FREE MINDS FOR THE MIDDLE EAST

Friday, May 30, 2003

Converting Iraq?
Tim Cavanaugh at Reason has put on his miter to write about a subject that is getting less coverage than it deserves: Evangelical Christians and postwar Iraq.

He observes: "Now there are many reasons to be concerned about seeing evangelicals unleashed in the Arab world -- not least of which is their tendency ... to see the Middle East as a playground for enacting millennial fantasies ... But these alarms over evangelical missions in Iraq overlook two points.

The first has to do with religious freedom. Proselytizing, converting, passing out literature, importuning people with your witnessing, even vituperating rival religious beliefs, may all be fairly irritating in practice, but they are also essential to the very concept of freedom of worship. A countryside dotted with motivated, suspiciously cheerful missionaries is a signal that religious liberty is in good shape.

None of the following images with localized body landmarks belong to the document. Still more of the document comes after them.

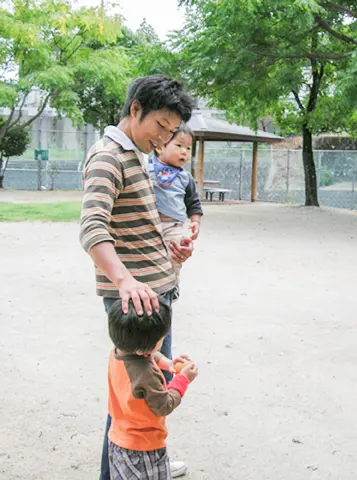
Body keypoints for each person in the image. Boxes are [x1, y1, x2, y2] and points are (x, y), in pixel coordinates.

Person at [79, 74, 196, 479]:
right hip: (136, 300)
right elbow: (92, 227)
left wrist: (170, 249)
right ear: (135, 110)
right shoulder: (108, 156)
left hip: (155, 290)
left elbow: (136, 225)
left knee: (152, 386)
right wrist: (125, 281)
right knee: (135, 396)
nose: (164, 139)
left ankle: (151, 459)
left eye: (172, 131)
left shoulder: (138, 155)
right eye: (159, 126)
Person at [106, 299, 198, 480]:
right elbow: (164, 404)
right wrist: (183, 379)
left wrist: (168, 363)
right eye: (161, 339)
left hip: (119, 438)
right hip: (143, 449)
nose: (162, 340)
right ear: (146, 347)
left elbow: (149, 354)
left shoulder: (119, 351)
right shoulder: (146, 375)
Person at [149, 123, 203, 293]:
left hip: (174, 226)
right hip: (150, 225)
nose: (184, 151)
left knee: (174, 256)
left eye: (188, 148)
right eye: (178, 145)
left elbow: (193, 203)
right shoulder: (147, 168)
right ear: (159, 147)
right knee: (150, 258)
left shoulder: (185, 178)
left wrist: (195, 222)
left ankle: (172, 285)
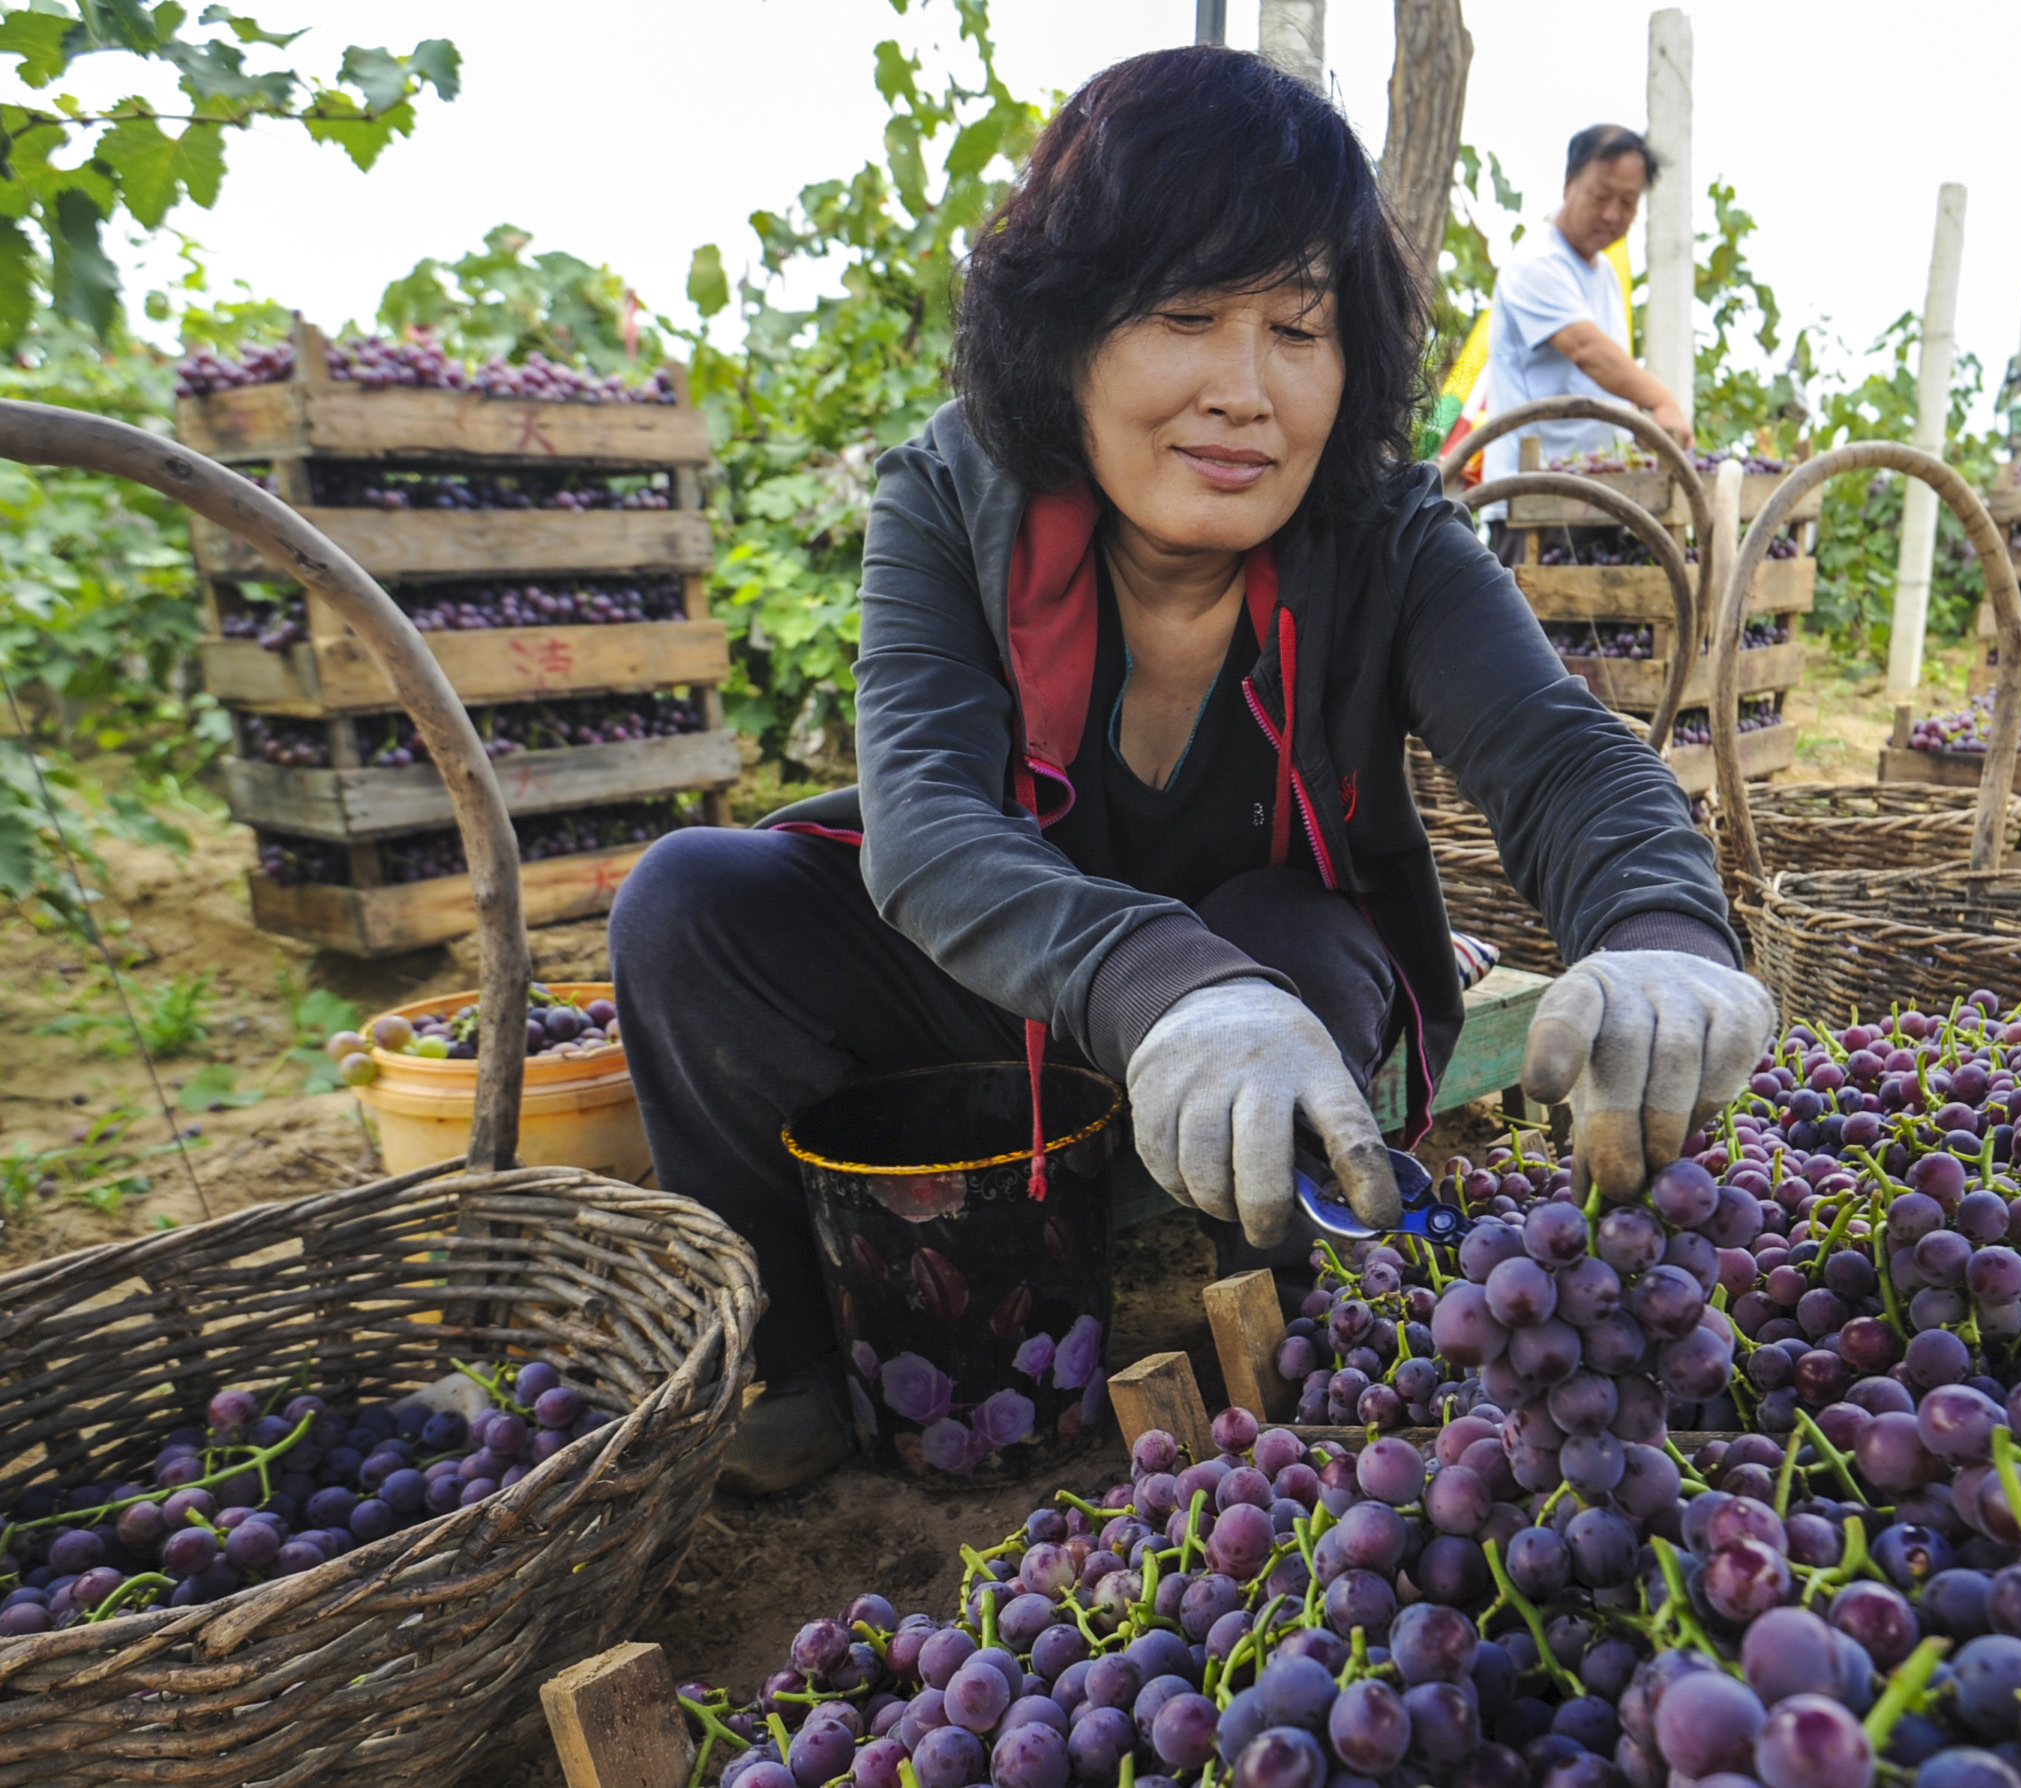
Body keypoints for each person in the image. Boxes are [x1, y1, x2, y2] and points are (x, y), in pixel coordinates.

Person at [609, 47, 1774, 1495]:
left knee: (1296, 946)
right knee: (690, 906)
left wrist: (1661, 933)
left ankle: (1284, 1331)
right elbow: (926, 824)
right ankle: (794, 1364)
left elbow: (1557, 756)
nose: (1245, 391)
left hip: (1281, 990)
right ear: (1066, 338)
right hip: (1014, 982)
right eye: (1183, 316)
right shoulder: (951, 497)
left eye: (1300, 328)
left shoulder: (1390, 535)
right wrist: (1171, 986)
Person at [1481, 124, 1692, 482]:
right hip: (1533, 492)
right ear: (1568, 185)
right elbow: (1586, 349)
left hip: (1596, 487)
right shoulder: (1538, 261)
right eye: (1600, 196)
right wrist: (1662, 401)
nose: (1612, 214)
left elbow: (1597, 381)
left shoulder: (1604, 272)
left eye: (1627, 203)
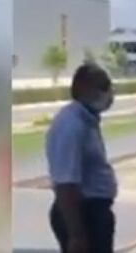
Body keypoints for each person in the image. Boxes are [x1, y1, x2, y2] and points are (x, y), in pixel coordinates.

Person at [46, 63, 117, 253]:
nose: (109, 94)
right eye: (103, 87)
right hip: (83, 214)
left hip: (95, 212)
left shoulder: (87, 121)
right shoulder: (72, 125)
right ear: (84, 88)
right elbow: (66, 184)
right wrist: (76, 235)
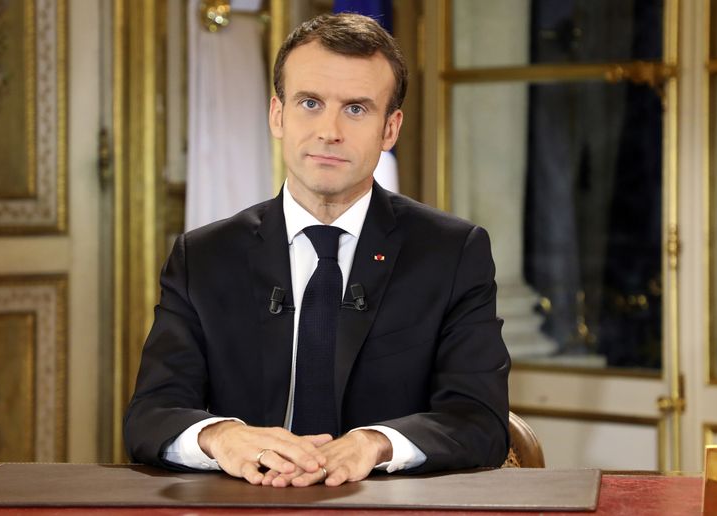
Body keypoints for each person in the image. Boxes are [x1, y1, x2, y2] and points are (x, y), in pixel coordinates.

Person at [124, 12, 510, 488]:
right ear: (277, 114)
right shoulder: (203, 256)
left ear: (390, 129)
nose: (329, 130)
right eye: (310, 102)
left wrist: (375, 442)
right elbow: (150, 416)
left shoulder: (452, 253)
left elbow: (480, 421)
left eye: (356, 109)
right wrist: (221, 438)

Certainly a faith as total and dynamic as Islam can withstand the relatively feeble attractions of a few born again missionaries ...

The second point is less obvious, but will be familiar to anybody who has seen how the evangelization process works in Arab communities: When evangelicals proselytize Arabs, they don't focus on Muslims but on Christians. Specifically, on followers of the traditional eastern churches -- Orthodox, Coptic, eastern-rite Catholic, and so on -- that occupy small minority positions in the Middle East.